Secondly, perhaps I may indulge in a little marketing of the report that I produced for the Prime Minister which is entitled The Race to the Top. It covers in grim detail, in more than 100 pages, all these issues and gives facts and figures. It shows that, both on the educational side and in our country’s performance in innovation, we are much better than is commonly thought. Other countries go in for the denial of bad news; in England we particularly go in for the denial of good news. Our performance is rather better than we might think.
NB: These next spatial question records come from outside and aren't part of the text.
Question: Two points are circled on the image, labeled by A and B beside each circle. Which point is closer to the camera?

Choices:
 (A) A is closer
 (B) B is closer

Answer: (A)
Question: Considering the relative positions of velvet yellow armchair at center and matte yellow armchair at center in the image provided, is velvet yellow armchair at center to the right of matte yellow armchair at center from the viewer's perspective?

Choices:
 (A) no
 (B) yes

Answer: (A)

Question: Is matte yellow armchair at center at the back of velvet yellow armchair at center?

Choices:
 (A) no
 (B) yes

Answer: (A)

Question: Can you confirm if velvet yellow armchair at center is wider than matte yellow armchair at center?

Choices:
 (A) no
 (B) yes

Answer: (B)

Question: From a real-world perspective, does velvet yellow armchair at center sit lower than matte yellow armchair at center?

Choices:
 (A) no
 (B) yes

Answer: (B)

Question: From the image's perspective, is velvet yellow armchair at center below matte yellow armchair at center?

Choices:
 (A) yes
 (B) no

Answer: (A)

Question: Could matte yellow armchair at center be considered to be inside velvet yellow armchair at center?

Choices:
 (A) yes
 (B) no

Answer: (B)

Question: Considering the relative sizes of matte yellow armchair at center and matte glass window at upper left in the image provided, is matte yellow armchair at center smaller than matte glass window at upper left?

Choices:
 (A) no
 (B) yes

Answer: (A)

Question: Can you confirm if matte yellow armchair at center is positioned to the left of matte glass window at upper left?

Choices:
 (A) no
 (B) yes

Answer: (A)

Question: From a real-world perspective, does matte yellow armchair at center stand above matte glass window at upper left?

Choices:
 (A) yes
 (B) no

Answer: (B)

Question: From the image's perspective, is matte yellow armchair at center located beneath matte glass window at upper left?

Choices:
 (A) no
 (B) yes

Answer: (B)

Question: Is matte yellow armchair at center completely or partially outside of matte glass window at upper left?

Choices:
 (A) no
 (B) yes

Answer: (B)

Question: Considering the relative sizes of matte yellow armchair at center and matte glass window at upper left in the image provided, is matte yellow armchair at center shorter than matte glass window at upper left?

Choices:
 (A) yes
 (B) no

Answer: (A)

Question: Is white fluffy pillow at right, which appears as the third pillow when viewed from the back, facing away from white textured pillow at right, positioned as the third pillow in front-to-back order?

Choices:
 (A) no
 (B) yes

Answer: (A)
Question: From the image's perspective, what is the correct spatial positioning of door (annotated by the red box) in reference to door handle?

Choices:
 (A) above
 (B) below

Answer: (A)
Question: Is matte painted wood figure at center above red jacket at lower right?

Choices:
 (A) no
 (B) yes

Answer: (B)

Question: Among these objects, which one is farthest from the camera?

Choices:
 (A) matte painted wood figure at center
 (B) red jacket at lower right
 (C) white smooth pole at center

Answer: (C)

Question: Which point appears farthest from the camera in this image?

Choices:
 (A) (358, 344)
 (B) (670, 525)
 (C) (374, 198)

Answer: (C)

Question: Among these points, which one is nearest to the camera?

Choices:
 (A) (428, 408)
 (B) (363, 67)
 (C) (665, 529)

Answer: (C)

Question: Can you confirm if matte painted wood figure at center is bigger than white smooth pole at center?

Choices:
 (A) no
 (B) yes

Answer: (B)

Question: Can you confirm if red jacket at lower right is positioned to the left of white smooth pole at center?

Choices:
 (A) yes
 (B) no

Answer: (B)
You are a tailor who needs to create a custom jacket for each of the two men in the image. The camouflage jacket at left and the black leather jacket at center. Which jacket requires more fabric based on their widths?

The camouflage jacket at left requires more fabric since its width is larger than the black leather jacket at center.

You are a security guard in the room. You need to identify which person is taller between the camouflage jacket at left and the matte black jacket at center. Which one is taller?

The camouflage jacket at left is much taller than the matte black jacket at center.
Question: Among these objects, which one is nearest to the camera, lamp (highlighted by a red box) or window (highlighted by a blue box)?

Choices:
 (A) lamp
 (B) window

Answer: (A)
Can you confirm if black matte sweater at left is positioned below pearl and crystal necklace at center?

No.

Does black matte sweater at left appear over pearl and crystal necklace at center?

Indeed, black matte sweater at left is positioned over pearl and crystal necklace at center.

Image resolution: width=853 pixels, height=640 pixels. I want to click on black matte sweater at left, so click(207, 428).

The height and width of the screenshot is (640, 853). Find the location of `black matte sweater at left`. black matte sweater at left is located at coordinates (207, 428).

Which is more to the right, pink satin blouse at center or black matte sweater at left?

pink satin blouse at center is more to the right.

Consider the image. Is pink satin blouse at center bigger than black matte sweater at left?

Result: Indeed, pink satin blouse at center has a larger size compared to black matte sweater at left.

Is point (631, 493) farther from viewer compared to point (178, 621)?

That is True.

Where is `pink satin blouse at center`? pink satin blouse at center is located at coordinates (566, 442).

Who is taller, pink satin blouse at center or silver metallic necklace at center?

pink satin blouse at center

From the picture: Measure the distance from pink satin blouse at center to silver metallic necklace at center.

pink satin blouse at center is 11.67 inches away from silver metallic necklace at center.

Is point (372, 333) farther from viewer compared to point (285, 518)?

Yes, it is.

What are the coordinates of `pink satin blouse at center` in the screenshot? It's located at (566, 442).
We are now at a point where we can realistically aspire to be a global leader in science and innovation, but we need to do more. There are some very simple and clear things that we need to do. If we do those things, we can be a global leader in science and innovation. We should put those initiatives in an ambitious framework and not spend all our time beating ourselves up on the basis that we are not doing very well. If you do that, if you make a bad assessment of a current position, it will lead to bad initiatives and discourage young people from coming into science and engineering. We need to show young people that, in today’s society and economy, it is extremely exciting to be a scientist or engineer in the UK and that it can lead to rewarding and exciting jobs. That is the message that we need to convey to them.